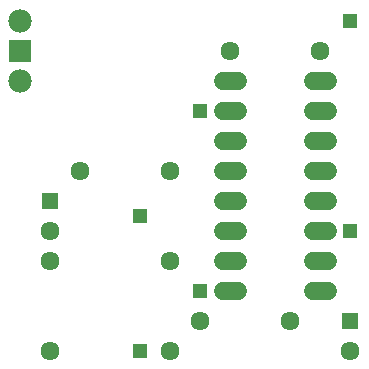
<source format=gts>
G75*
%MOIN*%
%OFA0B0*%
%FSLAX25Y25*%
%IPPOS*%
%LPD*%
%AMOC8*
5,1,8,0,0,1.08239X$1,22.5*
%
%ADD10C,0.06343*%
%ADD11R,0.05556X0.05556*%
%ADD12C,0.05950*%
%ADD13C,0.07800*%
%ADD14R,0.07800X0.07800*%
%ADD15R,0.04762X0.04762*%
D10*
X0073318Y0034867D03*
X0073318Y0064867D03*
X0073318Y0074867D03*
X0083318Y0094867D03*
X0113318Y0094867D03*
X0113318Y0064867D03*
X0123318Y0044867D03*
X0113318Y0034867D03*
X0153318Y0044867D03*
X0173318Y0034867D03*
X0163318Y0134867D03*
X0133318Y0134867D03*
D11*
X0073318Y0084867D03*
X0173318Y0044867D03*
D12*
X0165893Y0054867D02*
X0160743Y0054867D01*
X0160743Y0064867D02*
X0165893Y0064867D01*
X0165893Y0074867D02*
X0160743Y0074867D01*
X0160743Y0084867D02*
X0165893Y0084867D01*
X0165893Y0094867D02*
X0160743Y0094867D01*
X0160743Y0104867D02*
X0165893Y0104867D01*
X0165893Y0114867D02*
X0160743Y0114867D01*
X0160743Y0124867D02*
X0165893Y0124867D01*
X0135893Y0124867D02*
X0130743Y0124867D01*
X0130743Y0114867D02*
X0135893Y0114867D01*
X0135893Y0104867D02*
X0130743Y0104867D01*
X0130743Y0094867D02*
X0135893Y0094867D01*
X0135893Y0084867D02*
X0130743Y0084867D01*
X0130743Y0074867D02*
X0135893Y0074867D01*
X0135893Y0064867D02*
X0130743Y0064867D01*
X0130743Y0054867D02*
X0135893Y0054867D01*
D13*
X0063318Y0124867D03*
X0063318Y0144867D03*
D14*
X0063318Y0134867D03*
D15*
X0123318Y0114867D03*
X0103318Y0079867D03*
X0123318Y0054867D03*
X0103318Y0034867D03*
X0173318Y0074867D03*
X0173318Y0144867D03*
M02*

</source>
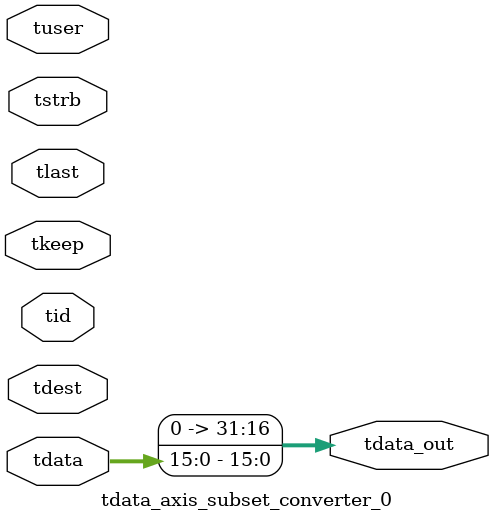
<source format=v>


`timescale 1ps/1ps

module tdata_axis_subset_converter_0 #
(
parameter C_S_AXIS_TDATA_WIDTH = 32,
parameter C_S_AXIS_TUSER_WIDTH = 0,
parameter C_S_AXIS_TID_WIDTH   = 0,
parameter C_S_AXIS_TDEST_WIDTH = 0,
parameter C_M_AXIS_TDATA_WIDTH = 32
)
(
input  [(C_S_AXIS_TDATA_WIDTH == 0 ? 1 : C_S_AXIS_TDATA_WIDTH)-1:0     ] tdata,
input  [(C_S_AXIS_TUSER_WIDTH == 0 ? 1 : C_S_AXIS_TUSER_WIDTH)-1:0     ] tuser,
input  [(C_S_AXIS_TID_WIDTH   == 0 ? 1 : C_S_AXIS_TID_WIDTH)-1:0       ] tid,
input  [(C_S_AXIS_TDEST_WIDTH == 0 ? 1 : C_S_AXIS_TDEST_WIDTH)-1:0     ] tdest,
input  [(C_S_AXIS_TDATA_WIDTH/8)-1:0 ] tkeep,
input  [(C_S_AXIS_TDATA_WIDTH/8)-1:0 ] tstrb,
input                                                                    tlast,
output [C_M_AXIS_TDATA_WIDTH-1:0] tdata_out
);

assign tdata_out = {tdata[15:0]};

endmodule


</source>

▶ Exercise brief:
Go line by line through the data above and report each one that holds the string "source".

▶ Task solution:
<source format=gts>
</source>
<source format=v>
</source>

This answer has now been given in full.